UTSA - through its Equity Advocacy Initiative - will develop an overarching framework for implementing the recommendations put forth by the 21st Century Learning Environments Task Group. The task force's primary objective is to foster healthy and inclusive learning environments. The initiative will formally connect those efforts to the work of tactical teams on academic programs, core curricula and degree pathways as a part of our fundamental commitment to diversity, inclusion and the success of UTSA students. Collectively, this work will further define the Roadrunner student experience — in and out of the classroom — with an intentional grounding in diversity, inclusion and equity advocacy. In support of the initiative, UTSA’s colleges and academic support divisions will develop new and enhance existing activities to advance diversity, inclusion and justice.

UTSA's College of Liberal and Fine Arts touches nearly every student who chooses to study here by offering core classes and education in nine different departments that include: art and art history; anthropology; communication; English; history; music; philosophy and classics, including medical humanities; modern languages and literatures; and political science and geography. Diversity - of thought, of experiences, of people and ideas - is embedded in everything the college has to offer. Faculty, staff and students are all working to create systemic change and build a future based on equality.

Social Justice and Equity Initiatives 2020-2021

Human Migration and the Borderlands

The College of Liberal and Fine Arts (COLFA) has put together a team of faculty and researchers tasked with putting forth an application for a Mellon grant to support research at the intersection of human migration and borderlands with social justice and equity. The research will then inform social change toward a just and equitable society for all. The College has already developed a large working group committed to the project and they have already submitted an NEH proposal. The group will work closely with undergraduate, graduate-students and community members to translate research findings into digitally curated exhibits with the help of the Institute of Texan Cultures. The university plans to hire two faculty members whose areas of study, Latin American Studies and digital technology, will support this research and this initiative.
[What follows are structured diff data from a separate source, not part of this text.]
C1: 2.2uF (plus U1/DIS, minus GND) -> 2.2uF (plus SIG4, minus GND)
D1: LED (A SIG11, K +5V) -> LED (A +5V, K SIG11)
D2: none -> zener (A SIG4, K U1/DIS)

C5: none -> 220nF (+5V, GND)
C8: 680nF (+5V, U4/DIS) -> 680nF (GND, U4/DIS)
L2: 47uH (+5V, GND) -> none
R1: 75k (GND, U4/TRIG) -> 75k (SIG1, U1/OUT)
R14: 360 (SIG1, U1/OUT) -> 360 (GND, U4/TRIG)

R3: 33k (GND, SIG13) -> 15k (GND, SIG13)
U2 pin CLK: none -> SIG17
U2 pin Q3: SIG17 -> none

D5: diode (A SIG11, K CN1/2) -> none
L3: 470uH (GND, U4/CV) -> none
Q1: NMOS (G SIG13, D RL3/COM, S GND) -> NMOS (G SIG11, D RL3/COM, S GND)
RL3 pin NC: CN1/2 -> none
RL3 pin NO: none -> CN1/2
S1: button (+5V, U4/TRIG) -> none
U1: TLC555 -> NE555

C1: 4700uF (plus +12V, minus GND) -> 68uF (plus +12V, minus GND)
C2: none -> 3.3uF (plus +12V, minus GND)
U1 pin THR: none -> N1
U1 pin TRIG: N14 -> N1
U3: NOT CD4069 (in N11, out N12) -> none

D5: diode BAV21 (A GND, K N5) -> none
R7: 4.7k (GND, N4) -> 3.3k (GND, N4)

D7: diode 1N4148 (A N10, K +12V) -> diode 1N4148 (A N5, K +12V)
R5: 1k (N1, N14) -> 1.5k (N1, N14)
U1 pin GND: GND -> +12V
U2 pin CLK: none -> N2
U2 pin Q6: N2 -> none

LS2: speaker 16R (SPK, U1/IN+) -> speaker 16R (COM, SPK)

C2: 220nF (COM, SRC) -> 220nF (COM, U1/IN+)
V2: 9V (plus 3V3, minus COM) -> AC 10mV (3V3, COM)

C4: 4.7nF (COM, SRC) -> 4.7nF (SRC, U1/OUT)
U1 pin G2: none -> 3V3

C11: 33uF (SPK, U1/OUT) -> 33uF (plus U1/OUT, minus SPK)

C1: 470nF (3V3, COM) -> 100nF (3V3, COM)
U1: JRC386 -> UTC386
Summer Residential Program

COLFA will also create a residential program for Summer 2021 to involve more URM in classroom-to-career opportunities. Students will be recruited from select universities, including UTSA, to be involved in the summer program, which will emphasize career readiness and network building to URM students. There will be a significant investment in scholarship and teaching resources. The summer program will also include social justice-oriented academic programming utilizing the rich resources of UTSA and the San Antonio region.

Book Club

Over the fall semester, the philosophy and classics department is hosting a bimonthly reading and discussion group on the topic of Classics and White Supremacy. The group’s sessions will be run by UTSA faculty and alumni in Classics, but will be open to other disciplines and neighboring institutions. The group will be examining the connections between Classics and White Supremacy—inherited, assumed, explicit or concealed—which are becoming increasingly visible across the field. Neo-Nazis adopt Classical images and Classical tropes, and within the community of professional Classicists, there is no shortage of white supremacist ideology and behaviors. This reading group invites people interested in Classics from across San Antonio to engage with recent literature that probes the troubling relationship between our construction of the ancient Mediterranean world and modern strategies to uphold and center whiteness.

History of Human Rights since 1948

Award-winning history professor, Dr. Catherine Nolan Ferrell, teaches History of Human Rights since 1948 as a service learning class. It's cross-listed with Honors 3233, His 4603 and His 4973. The goal of the class is to have students link human rights issues, which they tend to see as problems that happen "somewhere else," to human rights issues in San Antonio. Students will be broken up into small groups to partner with community organizations including the PRIDE Center, RAICES and the Multicultural Student Center for Equity and Justice to participate in hands on projects that examine such topics as discrimination, equality, hate speech and economic inequality.